Let's compare this to a traffic accident on a highway. Normally, traffic moves quickly and freely on the roadway. When an accident occurs, the cars involved stop in the lane that they are in. Due to the accident, other drivers have to slow down to maneuver around the damaged cars. Sometimes other cars end up hitting the original cars in the accident, causing more lanes to shut down. Now the backup becomes severe. Only one lane of traffic can get through, and it moves very slowly. This is exactly what happens when a thrombus forms in our body.

A thrombus that forms and then breaks away from the wall of a blood vessel is called an embolus.
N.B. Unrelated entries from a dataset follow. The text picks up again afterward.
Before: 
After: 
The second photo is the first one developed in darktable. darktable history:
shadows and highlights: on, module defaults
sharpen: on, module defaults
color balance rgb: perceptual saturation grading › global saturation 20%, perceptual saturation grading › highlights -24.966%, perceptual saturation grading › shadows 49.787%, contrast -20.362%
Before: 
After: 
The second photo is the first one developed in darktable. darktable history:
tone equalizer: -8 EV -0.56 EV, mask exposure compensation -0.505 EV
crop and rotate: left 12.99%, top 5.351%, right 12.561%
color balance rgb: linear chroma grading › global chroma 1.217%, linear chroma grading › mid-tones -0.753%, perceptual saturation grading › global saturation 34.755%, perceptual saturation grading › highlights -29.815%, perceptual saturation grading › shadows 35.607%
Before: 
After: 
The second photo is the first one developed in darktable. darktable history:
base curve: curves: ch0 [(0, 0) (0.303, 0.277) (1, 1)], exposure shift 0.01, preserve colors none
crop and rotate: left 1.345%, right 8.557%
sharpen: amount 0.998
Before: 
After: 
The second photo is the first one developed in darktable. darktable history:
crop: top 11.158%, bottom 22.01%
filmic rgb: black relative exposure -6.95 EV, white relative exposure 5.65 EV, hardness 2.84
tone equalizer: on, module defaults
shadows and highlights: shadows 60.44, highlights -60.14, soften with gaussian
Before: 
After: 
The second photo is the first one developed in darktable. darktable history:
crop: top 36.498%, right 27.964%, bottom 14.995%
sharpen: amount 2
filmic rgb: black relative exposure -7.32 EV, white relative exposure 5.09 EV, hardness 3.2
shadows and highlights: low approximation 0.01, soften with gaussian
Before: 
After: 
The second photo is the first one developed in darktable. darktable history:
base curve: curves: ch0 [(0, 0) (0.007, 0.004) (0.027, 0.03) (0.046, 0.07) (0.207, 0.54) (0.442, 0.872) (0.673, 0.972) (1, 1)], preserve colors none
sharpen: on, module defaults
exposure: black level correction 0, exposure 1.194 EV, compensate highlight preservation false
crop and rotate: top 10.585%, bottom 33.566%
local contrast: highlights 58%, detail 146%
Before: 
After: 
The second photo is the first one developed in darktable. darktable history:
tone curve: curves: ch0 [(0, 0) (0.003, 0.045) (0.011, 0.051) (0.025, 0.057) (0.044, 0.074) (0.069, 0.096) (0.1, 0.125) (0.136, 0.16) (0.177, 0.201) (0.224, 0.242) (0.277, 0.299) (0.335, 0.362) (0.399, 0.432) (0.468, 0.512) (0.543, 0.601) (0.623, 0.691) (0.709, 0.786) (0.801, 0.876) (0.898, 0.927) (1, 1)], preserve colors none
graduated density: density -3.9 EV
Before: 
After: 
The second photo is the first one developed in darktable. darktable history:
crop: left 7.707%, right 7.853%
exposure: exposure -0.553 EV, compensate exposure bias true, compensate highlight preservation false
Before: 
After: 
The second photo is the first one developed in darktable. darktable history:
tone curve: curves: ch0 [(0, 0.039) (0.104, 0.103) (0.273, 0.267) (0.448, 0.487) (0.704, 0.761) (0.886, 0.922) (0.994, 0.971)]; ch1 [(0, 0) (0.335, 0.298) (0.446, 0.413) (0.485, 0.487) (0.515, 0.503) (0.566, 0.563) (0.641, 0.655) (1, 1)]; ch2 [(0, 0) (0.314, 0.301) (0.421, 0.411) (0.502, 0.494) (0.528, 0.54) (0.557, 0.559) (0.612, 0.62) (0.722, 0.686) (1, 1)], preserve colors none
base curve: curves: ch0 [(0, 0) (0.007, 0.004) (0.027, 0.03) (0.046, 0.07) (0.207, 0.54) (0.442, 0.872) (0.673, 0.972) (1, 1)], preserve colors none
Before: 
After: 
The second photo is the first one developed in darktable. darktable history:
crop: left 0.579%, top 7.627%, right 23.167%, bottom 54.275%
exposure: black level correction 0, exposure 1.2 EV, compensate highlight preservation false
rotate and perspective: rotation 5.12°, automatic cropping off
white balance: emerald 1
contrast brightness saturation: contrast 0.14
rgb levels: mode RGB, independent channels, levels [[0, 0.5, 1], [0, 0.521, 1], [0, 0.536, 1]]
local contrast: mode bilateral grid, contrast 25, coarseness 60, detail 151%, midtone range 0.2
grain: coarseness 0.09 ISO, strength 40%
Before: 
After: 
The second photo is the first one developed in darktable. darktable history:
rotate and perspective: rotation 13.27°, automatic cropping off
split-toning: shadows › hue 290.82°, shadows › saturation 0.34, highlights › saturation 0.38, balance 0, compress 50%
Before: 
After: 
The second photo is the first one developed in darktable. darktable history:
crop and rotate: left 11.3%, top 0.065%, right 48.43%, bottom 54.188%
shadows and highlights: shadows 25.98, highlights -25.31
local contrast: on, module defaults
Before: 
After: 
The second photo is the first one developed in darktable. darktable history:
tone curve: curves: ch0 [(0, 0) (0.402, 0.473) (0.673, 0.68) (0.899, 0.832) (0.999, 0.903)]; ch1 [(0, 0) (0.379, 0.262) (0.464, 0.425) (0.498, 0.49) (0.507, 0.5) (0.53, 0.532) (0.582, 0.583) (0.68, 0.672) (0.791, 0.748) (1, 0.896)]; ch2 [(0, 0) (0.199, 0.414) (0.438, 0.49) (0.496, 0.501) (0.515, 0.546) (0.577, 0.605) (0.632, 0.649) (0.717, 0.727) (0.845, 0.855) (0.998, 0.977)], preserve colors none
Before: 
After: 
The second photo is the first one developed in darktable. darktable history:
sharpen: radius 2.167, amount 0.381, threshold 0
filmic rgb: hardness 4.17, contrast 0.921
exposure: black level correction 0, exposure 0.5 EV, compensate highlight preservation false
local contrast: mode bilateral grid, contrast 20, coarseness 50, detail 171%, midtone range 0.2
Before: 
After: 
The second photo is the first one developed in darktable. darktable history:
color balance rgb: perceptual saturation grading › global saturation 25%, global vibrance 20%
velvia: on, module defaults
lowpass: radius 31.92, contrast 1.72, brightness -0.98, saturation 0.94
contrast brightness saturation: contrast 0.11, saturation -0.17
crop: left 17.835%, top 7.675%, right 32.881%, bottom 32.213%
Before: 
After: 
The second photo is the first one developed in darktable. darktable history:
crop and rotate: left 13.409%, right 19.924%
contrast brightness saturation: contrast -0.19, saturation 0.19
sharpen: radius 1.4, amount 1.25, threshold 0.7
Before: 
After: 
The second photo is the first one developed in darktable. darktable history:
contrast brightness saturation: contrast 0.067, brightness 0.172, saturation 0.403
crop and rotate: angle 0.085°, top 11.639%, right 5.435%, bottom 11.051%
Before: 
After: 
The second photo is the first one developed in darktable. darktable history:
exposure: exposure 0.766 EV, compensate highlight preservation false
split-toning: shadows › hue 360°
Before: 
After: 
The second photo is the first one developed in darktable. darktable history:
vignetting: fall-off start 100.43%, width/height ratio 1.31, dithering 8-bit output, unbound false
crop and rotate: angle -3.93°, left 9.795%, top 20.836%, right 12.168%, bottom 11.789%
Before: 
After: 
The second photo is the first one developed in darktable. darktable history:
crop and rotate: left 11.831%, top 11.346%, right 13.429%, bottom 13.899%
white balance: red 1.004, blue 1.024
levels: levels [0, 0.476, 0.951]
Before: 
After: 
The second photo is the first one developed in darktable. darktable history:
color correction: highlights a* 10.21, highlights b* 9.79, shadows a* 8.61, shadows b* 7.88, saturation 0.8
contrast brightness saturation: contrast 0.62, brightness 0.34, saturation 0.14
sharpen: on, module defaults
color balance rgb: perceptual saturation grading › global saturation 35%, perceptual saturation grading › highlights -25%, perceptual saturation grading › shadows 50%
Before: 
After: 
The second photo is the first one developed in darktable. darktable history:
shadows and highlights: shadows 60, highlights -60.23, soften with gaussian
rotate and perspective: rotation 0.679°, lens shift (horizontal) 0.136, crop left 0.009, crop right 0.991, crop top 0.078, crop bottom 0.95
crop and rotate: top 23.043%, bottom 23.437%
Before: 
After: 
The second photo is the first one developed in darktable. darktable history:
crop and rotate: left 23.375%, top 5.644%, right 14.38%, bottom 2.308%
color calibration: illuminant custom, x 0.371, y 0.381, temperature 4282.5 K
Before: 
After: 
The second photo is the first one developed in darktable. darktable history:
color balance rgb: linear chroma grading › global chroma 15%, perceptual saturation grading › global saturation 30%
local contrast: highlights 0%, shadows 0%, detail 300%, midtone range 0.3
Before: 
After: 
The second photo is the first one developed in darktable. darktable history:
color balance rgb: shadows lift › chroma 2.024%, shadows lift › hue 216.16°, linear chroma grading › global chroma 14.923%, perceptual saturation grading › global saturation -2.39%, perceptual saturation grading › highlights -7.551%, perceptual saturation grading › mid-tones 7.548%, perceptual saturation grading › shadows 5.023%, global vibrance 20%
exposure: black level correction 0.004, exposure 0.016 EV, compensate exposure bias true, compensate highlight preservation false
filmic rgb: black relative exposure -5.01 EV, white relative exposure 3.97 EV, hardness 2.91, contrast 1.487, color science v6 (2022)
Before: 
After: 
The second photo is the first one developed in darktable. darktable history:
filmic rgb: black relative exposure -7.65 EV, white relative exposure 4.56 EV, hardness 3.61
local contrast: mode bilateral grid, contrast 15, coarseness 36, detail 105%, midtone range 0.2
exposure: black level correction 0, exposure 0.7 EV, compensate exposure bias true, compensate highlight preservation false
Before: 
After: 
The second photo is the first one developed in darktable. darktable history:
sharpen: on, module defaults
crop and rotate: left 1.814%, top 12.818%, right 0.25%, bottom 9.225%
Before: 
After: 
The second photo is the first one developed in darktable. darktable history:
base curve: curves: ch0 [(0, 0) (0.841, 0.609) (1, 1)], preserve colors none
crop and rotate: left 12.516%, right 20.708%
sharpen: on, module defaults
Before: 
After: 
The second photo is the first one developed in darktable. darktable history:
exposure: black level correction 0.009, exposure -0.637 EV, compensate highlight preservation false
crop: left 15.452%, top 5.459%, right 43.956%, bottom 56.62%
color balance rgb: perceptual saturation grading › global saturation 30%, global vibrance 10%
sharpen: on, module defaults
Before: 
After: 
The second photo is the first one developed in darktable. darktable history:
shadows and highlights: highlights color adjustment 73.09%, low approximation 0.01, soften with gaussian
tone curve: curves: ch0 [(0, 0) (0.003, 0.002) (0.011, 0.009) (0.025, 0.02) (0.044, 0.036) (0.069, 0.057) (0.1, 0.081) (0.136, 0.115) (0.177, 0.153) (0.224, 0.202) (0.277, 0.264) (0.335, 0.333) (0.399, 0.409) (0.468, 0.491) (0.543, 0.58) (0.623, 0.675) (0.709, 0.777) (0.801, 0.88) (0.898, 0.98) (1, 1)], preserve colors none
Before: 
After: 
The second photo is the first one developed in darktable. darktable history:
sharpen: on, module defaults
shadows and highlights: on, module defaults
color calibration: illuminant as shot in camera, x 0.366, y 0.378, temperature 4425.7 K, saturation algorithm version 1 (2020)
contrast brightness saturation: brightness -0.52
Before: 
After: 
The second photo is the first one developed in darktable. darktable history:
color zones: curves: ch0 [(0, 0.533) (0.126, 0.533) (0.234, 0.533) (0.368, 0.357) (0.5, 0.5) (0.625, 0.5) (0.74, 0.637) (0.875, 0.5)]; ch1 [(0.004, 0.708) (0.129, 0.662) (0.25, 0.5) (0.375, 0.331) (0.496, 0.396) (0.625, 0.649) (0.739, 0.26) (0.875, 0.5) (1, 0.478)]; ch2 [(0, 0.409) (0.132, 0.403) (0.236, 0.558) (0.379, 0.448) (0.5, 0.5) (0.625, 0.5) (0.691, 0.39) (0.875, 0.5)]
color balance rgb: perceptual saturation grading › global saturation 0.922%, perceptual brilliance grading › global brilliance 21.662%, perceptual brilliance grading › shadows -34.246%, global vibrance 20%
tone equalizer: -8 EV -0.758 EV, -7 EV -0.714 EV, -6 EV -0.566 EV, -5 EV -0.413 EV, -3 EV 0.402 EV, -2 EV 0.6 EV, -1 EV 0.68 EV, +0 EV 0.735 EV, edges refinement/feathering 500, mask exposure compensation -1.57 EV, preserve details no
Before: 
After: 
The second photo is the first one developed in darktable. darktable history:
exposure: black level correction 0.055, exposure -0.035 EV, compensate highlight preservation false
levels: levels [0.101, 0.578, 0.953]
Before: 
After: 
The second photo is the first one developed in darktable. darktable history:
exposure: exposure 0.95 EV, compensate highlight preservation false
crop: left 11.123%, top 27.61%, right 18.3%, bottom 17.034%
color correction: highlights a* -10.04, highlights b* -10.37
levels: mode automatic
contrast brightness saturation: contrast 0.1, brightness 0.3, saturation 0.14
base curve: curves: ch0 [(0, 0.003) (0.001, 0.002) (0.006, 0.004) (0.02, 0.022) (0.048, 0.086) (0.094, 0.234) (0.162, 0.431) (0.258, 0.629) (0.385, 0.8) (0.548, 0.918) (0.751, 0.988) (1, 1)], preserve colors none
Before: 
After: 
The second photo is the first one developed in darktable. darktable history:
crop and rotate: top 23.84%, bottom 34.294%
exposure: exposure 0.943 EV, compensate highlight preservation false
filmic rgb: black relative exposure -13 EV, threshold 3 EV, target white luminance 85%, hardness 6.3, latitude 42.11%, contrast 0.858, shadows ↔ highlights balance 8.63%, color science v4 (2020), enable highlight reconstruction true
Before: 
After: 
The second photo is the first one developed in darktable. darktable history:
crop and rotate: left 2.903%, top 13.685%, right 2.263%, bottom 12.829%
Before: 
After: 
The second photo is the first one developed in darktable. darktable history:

An embolus is a thrombus that moves, or floats, through the circulatory system. An embolus is a very serious and life-threatening condition.

If a blood vessel is blocked it can keep oxygen from reaching the tissues served by that vessel. When oxygen is not reaching tissues like it should, it is called ischemia. Ischemia can lead to tissue death. A thrombus can also lead to heart attacks, strokes, and damage surrounding tissues. This picture depicts a thrombus that could potentially cause a stroke.

A thrombus that could potentially cause a stroke
thrombus2

How Does a Thrombus Form?

A thrombus can form if there is an injury to a blood vessel, if blood sits still for a long period of time, or if a build-up of cholesterol in the blood occurs.